• EXTRAIT FOURNI:
L'Australie se positionne à l'avant-garde d'un changement potentiel majeur dans la fiscalité immobilière. Le pays envisage d'introduire des réformes significatives concernant la déduction des pertes locatives et l'imposition des plus-values immobilières, des mesures historiquement délicates dans de nombreux marchés. Ce projet de loi, étonnamment bien accueilli ou du moins sans le « tollé » traditionnellement anticipé, suggère une acceptation croissante de la nécessité de réformer un secteur clé pour l'économie et le bien-être social.
Ces modifications, rapportées notamment par le Guardian:Business, visent à rééquilibrer un marché du logement souvent dominé par les investisseurs, favorisant l'accès à la propriété pour un plus grand nombre. En ciblant les « gains réels » et en restreignant les avantages fiscaux qui ont longtemps bénéficié aux propriétaires multiples, le gouvernement australien cherche à modérer la spéculation et à rendre le logement plus abordable. Cette démarche audacieuse pourrait marquer un tournant dans la manière dont les gouvernements abordent les défis de l'abordabilité du logement, en osant toucher à des privilèges fiscaux longtemps considérés comme intouchables.
Si ces réformes sont adoptées et prouvent leur efficacité, elles pourraient inspirer d'autres nations confrontées à des pressions similaires sur leurs marchés immobiliers. L'expérience australienne sera scrutée comme un laboratoire pour des politiques visant à favoriser une répartition plus équitable de l'accès au logement.

(Données d'estimation de pose)
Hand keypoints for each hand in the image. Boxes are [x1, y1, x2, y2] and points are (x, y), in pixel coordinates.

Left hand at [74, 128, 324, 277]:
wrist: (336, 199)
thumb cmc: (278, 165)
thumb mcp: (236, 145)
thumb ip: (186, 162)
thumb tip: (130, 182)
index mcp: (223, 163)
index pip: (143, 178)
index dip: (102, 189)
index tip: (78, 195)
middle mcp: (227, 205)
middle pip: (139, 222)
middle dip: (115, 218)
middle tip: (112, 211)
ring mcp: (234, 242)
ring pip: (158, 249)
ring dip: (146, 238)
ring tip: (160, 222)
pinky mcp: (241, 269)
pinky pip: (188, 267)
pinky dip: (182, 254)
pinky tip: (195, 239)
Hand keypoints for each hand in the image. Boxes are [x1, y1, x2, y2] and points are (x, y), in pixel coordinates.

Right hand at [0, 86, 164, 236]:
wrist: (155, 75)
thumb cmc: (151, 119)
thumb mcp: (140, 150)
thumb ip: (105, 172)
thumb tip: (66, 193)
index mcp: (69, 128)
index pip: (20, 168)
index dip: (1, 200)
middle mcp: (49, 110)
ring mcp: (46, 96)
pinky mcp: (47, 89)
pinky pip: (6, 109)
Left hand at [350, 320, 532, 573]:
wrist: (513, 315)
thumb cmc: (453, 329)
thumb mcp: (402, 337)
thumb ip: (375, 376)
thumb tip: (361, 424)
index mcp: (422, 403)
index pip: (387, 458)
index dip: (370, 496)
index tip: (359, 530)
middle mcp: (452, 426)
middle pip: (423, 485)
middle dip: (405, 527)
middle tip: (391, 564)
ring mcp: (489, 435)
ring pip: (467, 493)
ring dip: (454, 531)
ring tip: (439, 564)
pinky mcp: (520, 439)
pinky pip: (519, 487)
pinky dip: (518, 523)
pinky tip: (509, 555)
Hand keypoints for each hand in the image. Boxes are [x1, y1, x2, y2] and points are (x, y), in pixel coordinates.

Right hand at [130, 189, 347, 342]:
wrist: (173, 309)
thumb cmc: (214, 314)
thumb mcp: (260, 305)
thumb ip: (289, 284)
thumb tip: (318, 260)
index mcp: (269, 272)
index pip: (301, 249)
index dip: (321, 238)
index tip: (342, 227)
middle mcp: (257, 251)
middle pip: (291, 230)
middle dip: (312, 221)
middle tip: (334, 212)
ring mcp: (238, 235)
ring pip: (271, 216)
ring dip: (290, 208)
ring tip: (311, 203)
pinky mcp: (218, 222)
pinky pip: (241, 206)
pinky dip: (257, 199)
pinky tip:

• TÂCHES À RÉALISER:
(1) Résumez en deux phrases l'extrait sur la réforme de la fiscalité immobilière en Australie.
(2) Répondez brièvement à chaque question sur l'extrait consacré à la fiscalité immobilière australienne.
(a) Quel média a notamment rapporté ces modifications ?
(b) Quelles sont les deux mesures fiscales que l'Australie envisage de réformer ?
(c) Comme quoi l'expérience australienne sera-t-elle scrutée ?

• RÉSULTATS DANS L'ORDRE:
(1) L'Australie envisage de réformer la déduction des pertes locatives et l'imposition des plus-values immobilières, un projet accueilli sans le tollé traditionnellement anticipé. En restreignant les avantages fiscaux des propriétaires multiples, le gouvernement cherche à modérer la spéculation et à rendre le logement plus abordable, et ces réformes pourraient inspirer d'autres nations si elles sont adoptées et efficaces.

(2)
(a) Le Guardian:Business.
(b) La déduction des pertes locatives et l'imposition des plus-values immobilières.
(c) Comme un laboratoire pour des politiques visant à favoriser une répartition plus équitable de l'accès au logement.